Bütün tarih boyunca var olma mücadelesi vermiş; dahası, her zaman devletler arası muvazenede önemli misyonlar eda etmiş, hatta çağlar açmışkapamış bir milletin ahfâdı olarak bizler, insanlık çapında pek çok istihâle ve tekâmüle imza atmış olmanın onurunu taşıyoruz ve bundan sonraki “değişim” ve “dönüşüm”lerin sırlı anahtarları sayılan cehd, gayret, temkin, vefa gibi, bu milletin ruh enginliklerinde her zaman müşâhede ettiğimiz değerlerin ne ifade ettiğinin de farkındayız. Geçmişte olduğu gibi bugünkü nesillerin de, kendi arzu ve isteklerinden fedakârlıkta bulunarak, maddîmânevî füyûzât hislerinden vazgeçip, yaşamaktansa yaşatmayı tercih edeceklerine inanıyoruz.

Zaten, bir dönemde bizdeki gelişmeler, daha sonra Batıdaki Rönesans hareketi, sanayi inkılabı ve teknolojik başarılar da, hep bu hummalı istek, şuurlu gayret ve engin vefanın bağrında doğup gelişmemiş midir? Mücadele etmek ve mefkûresi uğrunda ölmekten ancak beden ve cismaniyetin kulları, miskin ve mendebur olan ruhlar kaçar.. yüksek gayei hayallere dilbeste olmuş seviyeli gönüller için, hedefin mânâsını kucakladıktan sonra, zahmet, meşakkat ve ölümün ne önemi olur ki..?

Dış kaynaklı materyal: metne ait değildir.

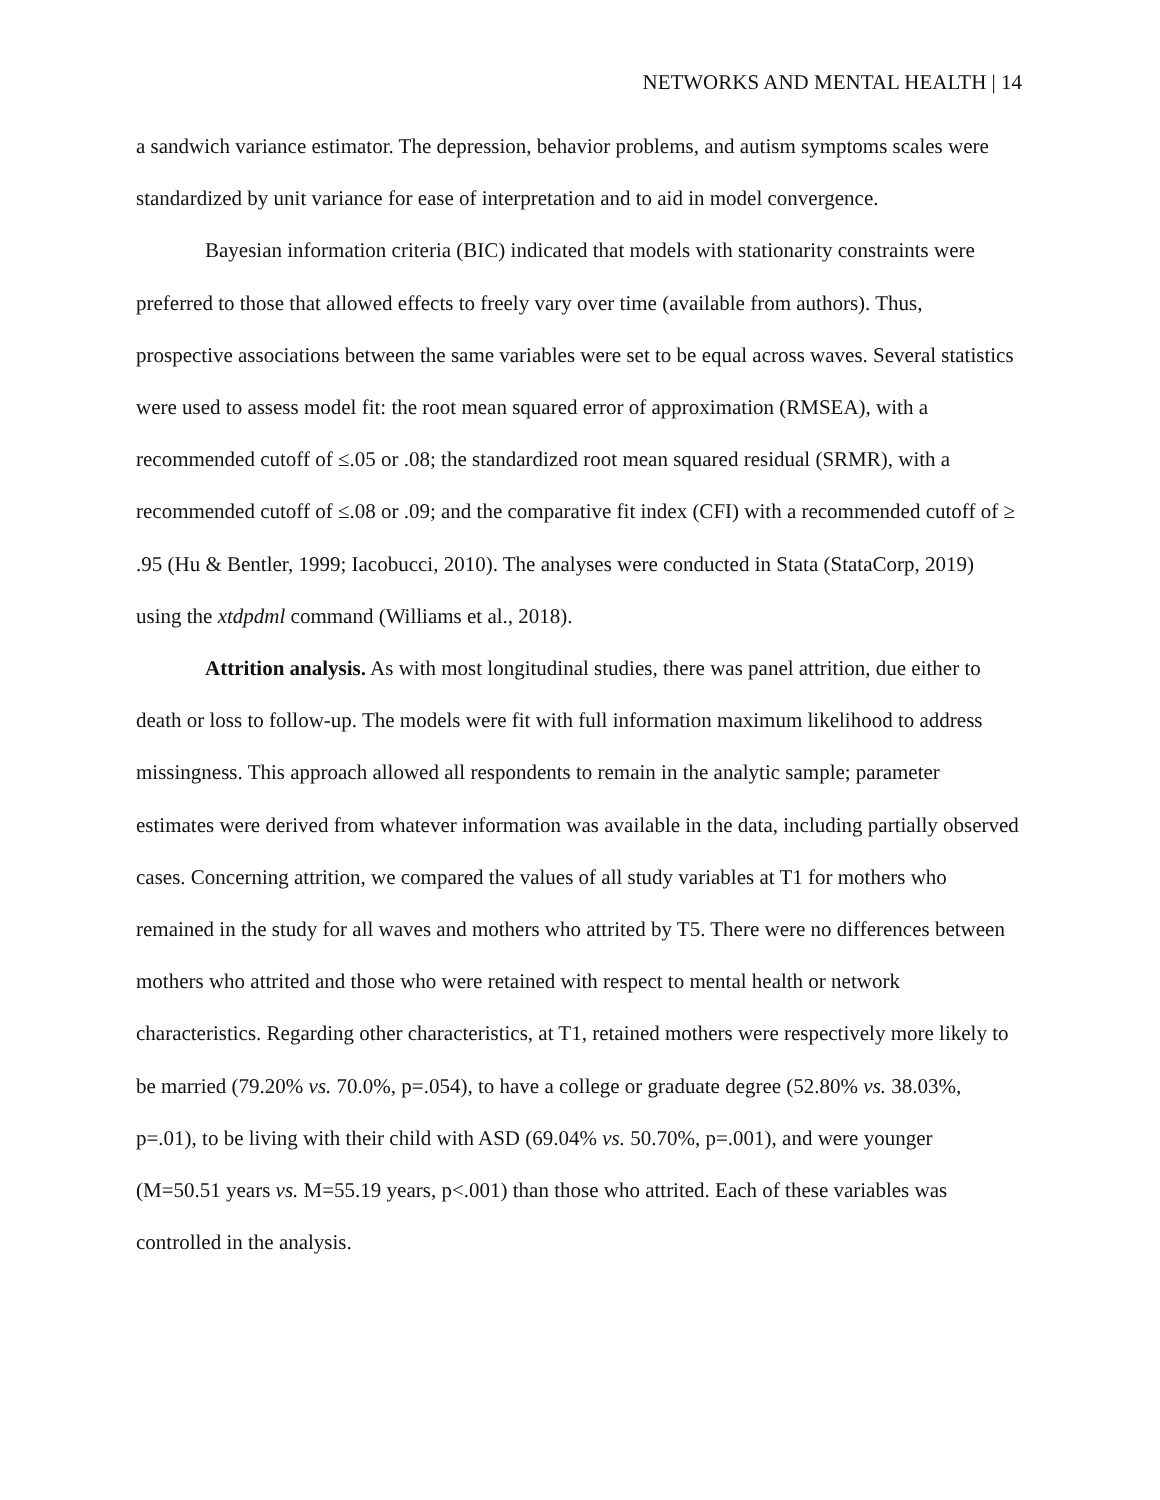NETWORKS AND MENTAL HEALTH | 14
a sandwich variance estimator. The depression, behavior problems, and autism symptoms scales were standardized by unit variance for ease of interpretation and to aid in model convergence.
Bayesian information criteria (BIC) indicated that models with stationarity constraints were preferred to those that allowed effects to freely vary over time (available from authors). Thus, prospective associations between the same variables were set to be equal across waves. Several statistics were used to assess model fit: the root mean squared error of approximation (RMSEA), with a recommended cutoff of ≤.05 or .08; the standardized root mean squared residual (SRMR), with a recommended cutoff of ≤.08 or .09; and the comparative fit index (CFI) with a recommended cutoff of ≥ .95 (Hu & Bentler, 1999; Iacobucci, 2010). The analyses were conducted in Stata (StataCorp, 2019) using the xtdpdml command (Williams et al., 2018).
Attrition analysis. As with most longitudinal studies, there was panel attrition, due either to death or loss to follow-up. The models were fit with full information maximum likelihood to address missingness. This approach allowed all respondents to remain in the analytic sample; parameter estimates were derived from whatever information was available in the data, including partially observed cases. Concerning attrition, we compared the values of all study variables at T1 for mothers who remained in the study for all waves and mothers who attrited by T5. There were no differences between mothers who attrited and those who were retained with respect to mental health or network characteristics. Regarding other characteristics, at T1, retained mothers were respectively more likely to be married (79.20% vs. 70.0%, p=.054), to have a college or graduate degree (52.80% vs. 38.03%, p=.01), to be living with their child with ASD (69.04% vs. 50.70%, p=.001), and were younger (M=50.51 years vs. M=55.19 years, p<.001) than those who attrited. Each of these variables was controlled in the analysis.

Yakın geçmişimiz itibarıyla bu ülkede yeniden, bir diriliş humması yaşanmaya başladı; hem de topyekün dünyaya bazı şeyler vaadetme çizgisinde bir diriliş humması. Bu, bir baştan bir başa bütün âlemde hâkimiyet kurma sevdası olmasa da, yeniden şekillenme süreci yaşayan bir dünyaya, kendi kültür zenginliğimiz ve medeniyet telâkkimizden katkıda bulunma mânâsına bir vaad ve bir açılmadır. Bu sayede gelecek, bizim hesabımıza daha munis, daha yumuşak, daha bilinir ve daha tanınır hâle gelecektir. Aksine, içinde olmadığımız ve yapılanmasında katkıda bulunmadığımız bir âlem, bize hep yabancılığını hissettirecek ve bir üvey ana gibi, bağrına basarken dahi vefasının ölçüsünü ortaya koyacak, belki de öpüp kokladığı aynı anda çimdiklemeyi de ihmal etmeyecektir.